Sie haben bereits den Vamos e.V. genannt. Wenn ich aber zum Beispiel an das Thema Fußbälle, Handbälle und so weiter denke: Wie könnte man es schaffen, dass Vereine wie der SC Preußen Münster mit anderen Bällen spielen? Viele Vereine setzen ja noch immer auf Sponsorenverträge mit den großen Playern wie Puma und Adidas.

Svenja Schulze: Viele Sportvereine sind sich ihrer Vorbildfunktion bewusst und wollen ihr Material nachhaltiger beschaffen. Doch viele wissen nicht, worauf sie achten müssen oder wo sie geeignete Händler finden. Antworten für viele praktische Fragen gibt zum Beispiel die Website www.sporthandeltfair.com. Sportvereine und -verbände oder Kommunen erhalten hier schnelle Orientierung und können sich zu nachhaltigem Sportmaterial beraten lassen.

Man kann also keine Gesetze schaffen, die Vorgaben zum Thema Nachhaltigkeit im Einkauf machen? Die ganz Großen im Geschäft, Bayern München zum Beispiel, investieren so immense Summen in ihre Spieler. Es müsste doch ein Leichtes sein, komplett auf fair produzierte Bälle zu setzen?
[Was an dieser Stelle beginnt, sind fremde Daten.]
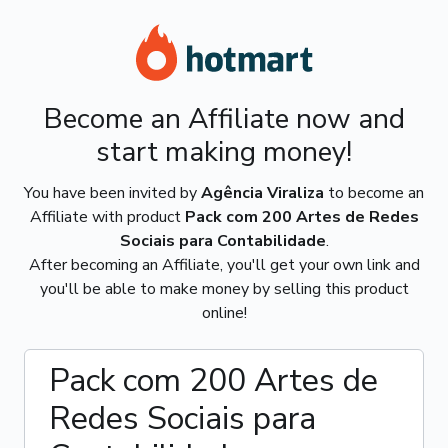
Become an Affiliate now and
start making money!
You have been invited by
Agência Viraliza
to become an
Affiliate with product
Pack com 200 Artes de Redes
Sociais para Contabilidade
.
After becoming an Affiliate, you'll get your own link and
you'll be able to make money by selling this product
online!
Pack com 200 Artes de
Redes Sociais para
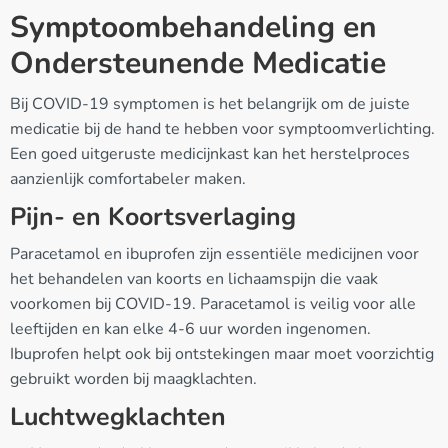
Symptoombehandeling en
Ondersteunende Medicatie
Bij COVID-19 symptomen is het belangrijk om de juiste
medicatie bij de hand te hebben voor symptoomverlichting.
Een goed uitgeruste medicijnkast kan het herstelproces
aanzienlijk comfortabeler maken.
Pijn- en Koortsverlaging
Paracetamol en ibuprofen zijn essentiële medicijnen voor
het behandelen van koorts en lichaamspijn die vaak
voorkomen bij COVID-19. Paracetamol is veilig voor alle
leeftijden en kan elke 4-6 uur worden ingenomen.
Ibuprofen helpt ook bij ontstekingen maar moet voorzichtig
gebruikt worden bij maagklachten.
Luchtwegklachten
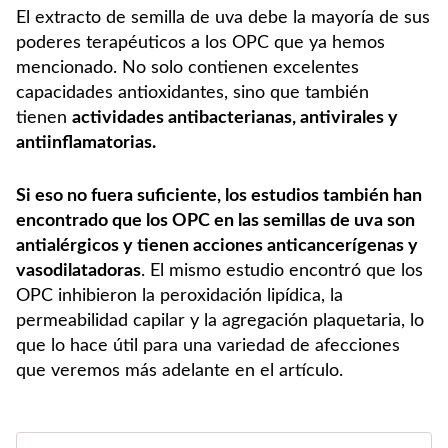
El extracto de semilla de uva debe la mayoría de sus
poderes terapéuticos a los OPC que ya hemos
mencionado. No solo contienen excelentes
capacidades antioxidantes, sino que también
tienen
actividades
antibacterianas,
antivirales
y
antiinflamatorias.
Si eso no fuera suficiente, los estudios también han
encontrado que los OPC en las semillas de uva son
antialérgicos y tienen acciones anticancerígenas y
vasodilatadoras
. El mismo estudio encontró que los
OPC inhibieron la peroxidación lipídica, la
permeabilidad capilar y la agregación plaquetaria, lo
que lo hace útil para una variedad de afecciones
que veremos más adelante en el artículo.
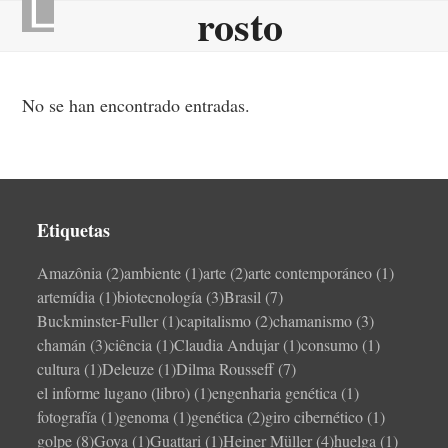
rosto
Skip
Open
Close
to
mobile
mobile
content
menu
menu
No se han encontrado entradas.
Etiquetas
Amazônia
(2)
ambiente
(1)
arte
(2)
arte contemporáneo
(1)
artemídia
(1)
biotecnología
(3)
Brasil
(7)
Buckminster-Fuller
(1)
capitalismo
(2)
chamanismo
(3)
chamán
(3)
ciência
(1)
Claudia Andujar
(1)
consumo
(1)
cultura
(1)
Deleuze
(1)
Dilma Rousseff
(7)
el informe lugano (libro)
(1)
engenharia genética
(1)
fotografía
(1)
genoma
(1)
genética
(2)
giro cibernético
(1)
golpe
(8)
Goya
(1)
Guattari
(1)
Heiner Müller
(4)
huelga
(1)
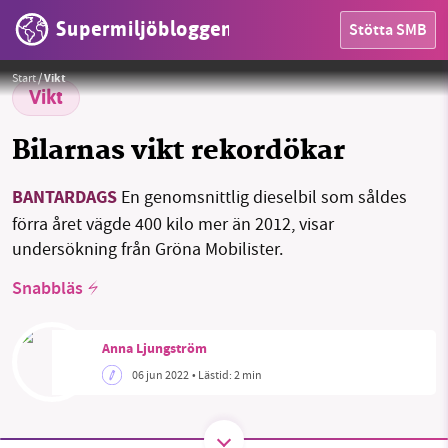
Supermiljöbloggen
Stötta SMB
HEM
Foto:
Yi Ma / Unsplash License
Start
/
Vikt
OMRÅDEN
Vikt
MILJÖFAKTA
Bilarnas vikt rekordökar
OM OSS
BANTARDAGS
En genomsnittlig dieselbil som såldes
förra året vägde 400 kilo mer än 2012, visar
undersökning från Gröna Mobilister.
Sök
Sparade inlägg
Tipsa oss
Snabbläs
Facebook
Instagram
BlueSky
Anna Ljungström
06 jun 2022
• Lästid:
2 min
Threads
LinkedIn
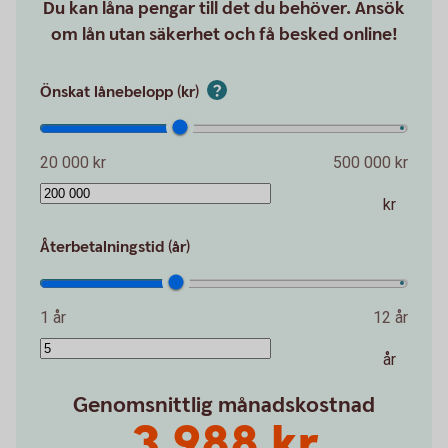
Du kan låna pengar till det du behöver. Ansök
om lån utan säkerhet och få besked online!
Önskat lånebelopp (kr)
20 000 kr
500 000 kr
kr
Återbetalningstid (år)
1 år
12 år
år
Genomsnittlig månadskostnad
3 988 kr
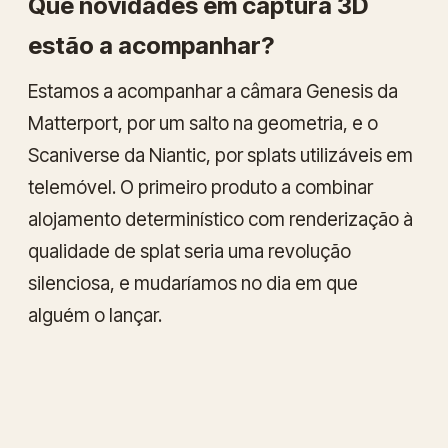
Que novidades em captura 3D
estão a acompanhar?
Estamos a acompanhar a câmara Genesis da
Matterport, por um salto na geometria, e o
Scaniverse da Niantic, por splats utilizáveis em
telemóvel. O primeiro produto a combinar
alojamento determinístico com renderização à
qualidade de splat seria uma revolução
silenciosa, e mudaríamos no dia em que
alguém o lançar.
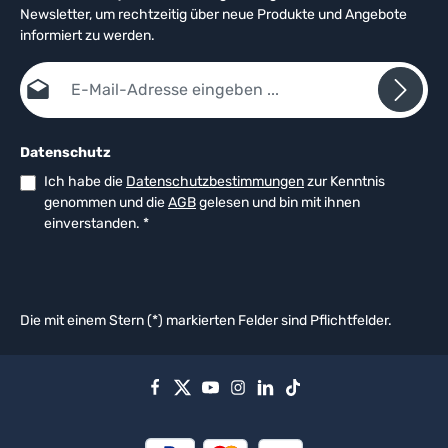
Newsletter, um rechtzeitig über neue Produkte und Angebote
informiert zu werden.
E-Mail-Adresse*
Datenschutz
Ich habe die
Datenschutzbestimmungen
zur Kenntnis
genommen und die
AGB
gelesen und bin mit ihnen
einverstanden.
*
Die mit einem Stern (*) markierten Felder sind Pflichtfelder.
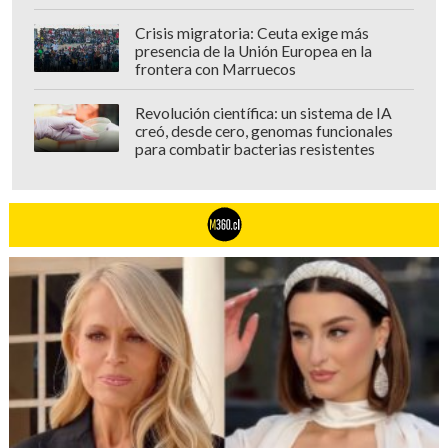
Crisis migratoria: Ceuta exige más
presencia de la Unión Europea en la
frontera con Marruecos
Revolución científica: un sistema de IA
creó, desde cero, genomas funcionales
para combatir bacterias resistentes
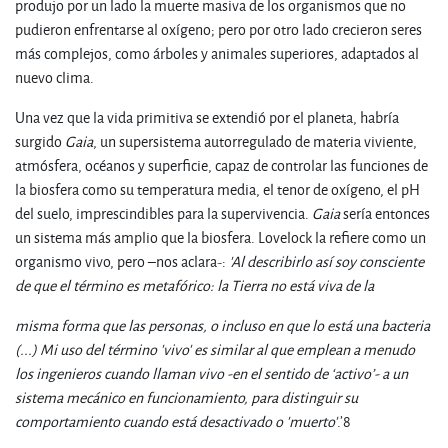
produjo por un lado la muerte masiva de los organismos que no
pudieron enfrentarse al oxígeno; pero por otro lado crecieron seres
más complejos, como árboles y animales superiores, adaptados al
nuevo clima.
Una vez que la vida primitiva se extendió por el planeta, habría
surgido
Gaia
, un supersistema autorregulado de materia viviente,
atmósfera, océanos y superficie, capaz de controlar las funciones de
la biosfera como su temperatura media, el tenor de oxígeno, el pH
del suelo, imprescindibles para la supervivencia.
Gaia
sería entonces
un sistema más amplio que la biosfera. Lovelock la refiere como un
organismo vivo, pero –nos aclara-:
'Al describirlo así soy consciente
de que el término es metafórico: la Tierra no está viva de la
misma forma que las personas, o incluso en que lo está una bacteria
(...) Mi uso del término 'vivo' es similar al que emplean a menudo
los ingenieros cuando llaman vivo -en el sentido de ‘activo’- a un
sistema mecánico en funcionamiento, para distinguir su
comportamiento cuando está desactivado o 'muerto'
.’8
Svenja Schulze: Solche Vorgaben sind nur dann sinnvoll, wenn sie im gesamten EU-Binnenmarkt gelten. Solange wir die nicht haben, setze ich bei Vereinen und Verbänden auf Aufklärung. Immerhin ist vielen Menschen Klima- und Umweltschutz sehr wichtig. Auch die mehr als 24 Millionen Mitglieder in Sportvereinen denken um. Zugleich werden sich die Vereine ihrer Vorbildfunktion bewusst und binden ihre Mitglieder aktiv in Überlegungen für mehr Nachhaltigkeit ein.

Ein wichtiger Aspekt zum Thema Nachhaltigkeit im Sport ist sicherlich auch das Thema Strom- und Energieverbrauch in großen Stadien. Kennen Sie Vereine, die hier mit gutem Beispiel vorangehen?

Svenja Schulze: Ja, es gibt sogar ein offizielles Ranking der Bundesligavereine hierzu, das man auf www.sportpositiveleagues.com findet. Momentan ist der VfL Wolfsburg deutscher „Nachhaltigkeitsmeister“. Auch bei Stadionbetreibern wird Ökostrom immer öfter die Regel. Viele Sportveranstalter führen auch das Umweltmanagementsystem EMAS ein und lassen sich zertifizieren. Darüber hinaus schaffen Gastronomen in Stadien die Plastikbecher ab und setzen auf Mehrweg. Idealerweise befindet sich auch die Spüllogistik direkt vor Ort. Ich würde mir wünschen, dass wir noch mehr über diese konkreten Positivbeispiele sprechen. Denn so wird das Thema Nachhaltigkeit im Sport greifbar und praktisch. Und die Vorbilder zeigen anderen Sportvereinen und Veranstaltern, dass umweltverträgliche Events eine durchaus leistbare Aufgabe sind.